Re: [syzbot] BUG: sleeping function called from invalid context in __fdget_pos

From: Dave Hansen
Date: Tue Jun 29 2021 - 10:46:35 EST


... adding Ard who was recently modifying some of the
kernel_fpu_begin/end() sites in the AESNI crypto code.

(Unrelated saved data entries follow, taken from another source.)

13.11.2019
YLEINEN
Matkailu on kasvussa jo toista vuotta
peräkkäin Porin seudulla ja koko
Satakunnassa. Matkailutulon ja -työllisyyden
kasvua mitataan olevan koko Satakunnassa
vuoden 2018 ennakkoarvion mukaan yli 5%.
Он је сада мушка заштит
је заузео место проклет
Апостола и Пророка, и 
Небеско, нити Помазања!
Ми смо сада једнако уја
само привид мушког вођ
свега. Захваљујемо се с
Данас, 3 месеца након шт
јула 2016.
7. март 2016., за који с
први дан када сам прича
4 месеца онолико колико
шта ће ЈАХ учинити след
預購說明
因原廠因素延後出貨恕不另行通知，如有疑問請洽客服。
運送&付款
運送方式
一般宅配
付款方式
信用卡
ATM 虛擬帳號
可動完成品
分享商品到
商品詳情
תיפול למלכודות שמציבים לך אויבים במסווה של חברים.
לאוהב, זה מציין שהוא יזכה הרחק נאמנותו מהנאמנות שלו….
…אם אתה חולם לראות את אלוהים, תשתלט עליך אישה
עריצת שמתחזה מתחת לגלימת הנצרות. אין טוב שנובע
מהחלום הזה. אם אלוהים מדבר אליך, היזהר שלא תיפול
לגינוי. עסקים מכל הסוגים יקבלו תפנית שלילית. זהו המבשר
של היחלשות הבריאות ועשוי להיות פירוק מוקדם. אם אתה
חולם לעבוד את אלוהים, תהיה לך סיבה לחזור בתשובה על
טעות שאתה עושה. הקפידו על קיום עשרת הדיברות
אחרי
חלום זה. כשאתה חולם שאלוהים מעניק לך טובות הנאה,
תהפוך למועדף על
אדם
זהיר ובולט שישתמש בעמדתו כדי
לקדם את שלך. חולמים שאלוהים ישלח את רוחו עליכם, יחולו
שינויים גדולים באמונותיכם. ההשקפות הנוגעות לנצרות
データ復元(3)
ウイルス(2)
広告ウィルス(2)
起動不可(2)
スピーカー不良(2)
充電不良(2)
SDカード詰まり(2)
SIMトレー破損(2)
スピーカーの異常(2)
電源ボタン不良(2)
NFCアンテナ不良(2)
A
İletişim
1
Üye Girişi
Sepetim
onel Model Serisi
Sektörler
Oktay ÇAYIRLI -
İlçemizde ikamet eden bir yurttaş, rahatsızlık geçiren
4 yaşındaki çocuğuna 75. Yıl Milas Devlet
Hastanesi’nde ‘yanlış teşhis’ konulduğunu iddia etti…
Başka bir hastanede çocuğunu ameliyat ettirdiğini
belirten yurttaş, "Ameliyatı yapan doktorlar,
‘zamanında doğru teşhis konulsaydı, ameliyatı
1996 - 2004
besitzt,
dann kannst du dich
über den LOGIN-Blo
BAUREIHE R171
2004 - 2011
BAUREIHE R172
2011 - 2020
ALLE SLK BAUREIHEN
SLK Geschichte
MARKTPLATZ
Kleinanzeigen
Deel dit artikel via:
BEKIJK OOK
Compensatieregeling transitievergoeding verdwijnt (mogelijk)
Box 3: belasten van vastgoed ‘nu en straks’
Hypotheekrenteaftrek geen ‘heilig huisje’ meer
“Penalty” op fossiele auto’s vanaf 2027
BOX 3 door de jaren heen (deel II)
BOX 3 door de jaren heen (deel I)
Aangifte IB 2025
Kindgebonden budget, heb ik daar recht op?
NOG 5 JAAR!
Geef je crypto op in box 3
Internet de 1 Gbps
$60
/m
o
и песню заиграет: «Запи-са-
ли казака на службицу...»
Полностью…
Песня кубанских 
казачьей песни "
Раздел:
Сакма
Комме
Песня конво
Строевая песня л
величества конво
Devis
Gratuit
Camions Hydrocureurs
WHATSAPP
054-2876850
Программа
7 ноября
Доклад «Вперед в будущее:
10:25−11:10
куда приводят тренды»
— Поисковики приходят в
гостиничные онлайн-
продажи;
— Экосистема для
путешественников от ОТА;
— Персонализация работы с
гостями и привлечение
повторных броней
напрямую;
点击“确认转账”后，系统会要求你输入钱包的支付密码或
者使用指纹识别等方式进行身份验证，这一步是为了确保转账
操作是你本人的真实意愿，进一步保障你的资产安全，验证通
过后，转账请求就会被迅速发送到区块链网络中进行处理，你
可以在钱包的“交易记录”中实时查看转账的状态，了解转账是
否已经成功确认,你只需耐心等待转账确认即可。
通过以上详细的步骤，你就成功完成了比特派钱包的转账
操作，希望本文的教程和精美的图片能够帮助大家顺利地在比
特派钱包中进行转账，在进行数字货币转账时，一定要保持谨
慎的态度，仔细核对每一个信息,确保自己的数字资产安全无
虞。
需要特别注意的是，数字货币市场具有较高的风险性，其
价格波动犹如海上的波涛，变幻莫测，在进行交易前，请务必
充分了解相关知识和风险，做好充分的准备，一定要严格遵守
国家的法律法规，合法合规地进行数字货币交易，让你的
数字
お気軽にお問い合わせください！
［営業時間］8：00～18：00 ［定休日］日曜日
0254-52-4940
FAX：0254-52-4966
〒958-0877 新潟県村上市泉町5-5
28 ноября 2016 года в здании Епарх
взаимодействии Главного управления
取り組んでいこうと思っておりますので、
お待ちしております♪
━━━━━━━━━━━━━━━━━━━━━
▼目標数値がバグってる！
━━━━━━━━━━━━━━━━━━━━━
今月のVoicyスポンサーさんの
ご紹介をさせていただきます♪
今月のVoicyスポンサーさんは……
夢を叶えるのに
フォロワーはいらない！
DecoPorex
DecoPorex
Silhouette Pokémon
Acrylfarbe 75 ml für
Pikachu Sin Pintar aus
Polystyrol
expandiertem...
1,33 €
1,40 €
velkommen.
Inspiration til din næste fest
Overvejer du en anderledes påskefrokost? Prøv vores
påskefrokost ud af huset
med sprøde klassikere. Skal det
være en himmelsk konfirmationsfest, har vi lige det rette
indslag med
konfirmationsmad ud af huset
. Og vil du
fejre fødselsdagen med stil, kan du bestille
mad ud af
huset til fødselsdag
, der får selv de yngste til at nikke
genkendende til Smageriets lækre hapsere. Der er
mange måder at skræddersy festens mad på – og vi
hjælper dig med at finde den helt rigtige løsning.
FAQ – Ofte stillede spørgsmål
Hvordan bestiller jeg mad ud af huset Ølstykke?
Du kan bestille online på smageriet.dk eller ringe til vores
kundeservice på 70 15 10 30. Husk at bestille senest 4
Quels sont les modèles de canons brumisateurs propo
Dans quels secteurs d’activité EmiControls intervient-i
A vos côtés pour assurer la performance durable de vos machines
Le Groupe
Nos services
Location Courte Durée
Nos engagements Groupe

On 6/28/21 12:22 PM, syzbot wrote:
> console output: https://syzkaller.appspot.com/x/log.txt?x=170e6c94300000
> kernel config: https://syzkaller.appspot.com/x/.config?x=42ecca11b759d96c
> dashboard link: https://syzkaller.appspot.com/bug?extid=5d1bad8042a8f0e8117a
>
> Unfortunately, I don't have any reproducer for this issue yet.
...
> BUG: sleeping function called from invalid context at kernel/locking/mutex.c:938
> in_atomic(): 1, irqs_disabled(): 0, non_block: 0, pid: 29652, name: syz-executor.0
> no locks held by syz-executor.0/29652.
> Preemption disabled at:
> [<ffffffff812aa454>] kernel_fpu_begin_mask+0x64/0x260 arch/x86/kernel/fpu/core.c:126
> CPU: 0 PID: 29652 Comm: syz-executor.0 Not tainted 5.13.0-rc7-syzkaller #0

There's a better backtrace in the log before the rather useless
backtrace from lockdep:

> [ 1341.360547][T29635] FAULT_INJECTION: forcing a failure.
> [ 1341.360547][T29635] name failslab, interval 1, probability 0, space 0, times 0
> [ 1341.374439][T29635] CPU: 1 PID: 29635 Comm: syz-executor.0 Not tainted 5.13.0-rc7-syzkaller #0
> [ 1341.374712][T29630] FAT-fs (loop2): bogus number of reserved sectors
> [ 1341.383571][T29635] Hardware name: Google Google Compute Engine/Google Compute Engine, BIOS Google 01/01/2011
> [ 1341.383591][T29635] Call Trace:
> [ 1341.383603][T29635] dump_stack+0x141/0x1d7
> [ 1341.383630][T29635] should_fail.cold+0x5/0xa
> [ 1341.383651][T29635] ? skcipher_walk_next+0x6e2/0x1680
> [ 1341.383673][T29635] should_failslab+0x5/0x10
> [ 1341.383691][T29635] __kmalloc+0x72/0x330
> [ 1341.383720][T29635] skcipher_walk_next+0x6e2/0x1680
> [ 1341.383744][T29635] ? kfree+0xe5/0x7f0
> [ 1341.383776][T29635] skcipher_walk_first+0xf8/0x3c0
> [ 1341.383805][T29635] skcipher_walk_virt+0x523/0x760
> [ 1341.445438][T29635] xts_crypt+0x137/0x7f0
> [ 1341.449689][T29635] ? aesni_encrypt+0x80/0x80

There's one suspect-looking site in xts_crypt():

> kernel_fpu_begin();
>
> /* calculate first value of T */
> aesni_enc(aes_ctx(ctx->raw_tweak_ctx), walk.iv, walk.iv);
>
> while (walk.nbytes > 0) {
> int nbytes = walk.nbytes;
>
> ...
>
> err = skcipher_walk_done(&walk, walk.nbytes - nbytes);
>
> kernel_fpu_end();
>
> if (walk.nbytes > 0)
> kernel_fpu_begin();
> }

I wonder if a slab allocation failure could leave us with walk.nbytes==0.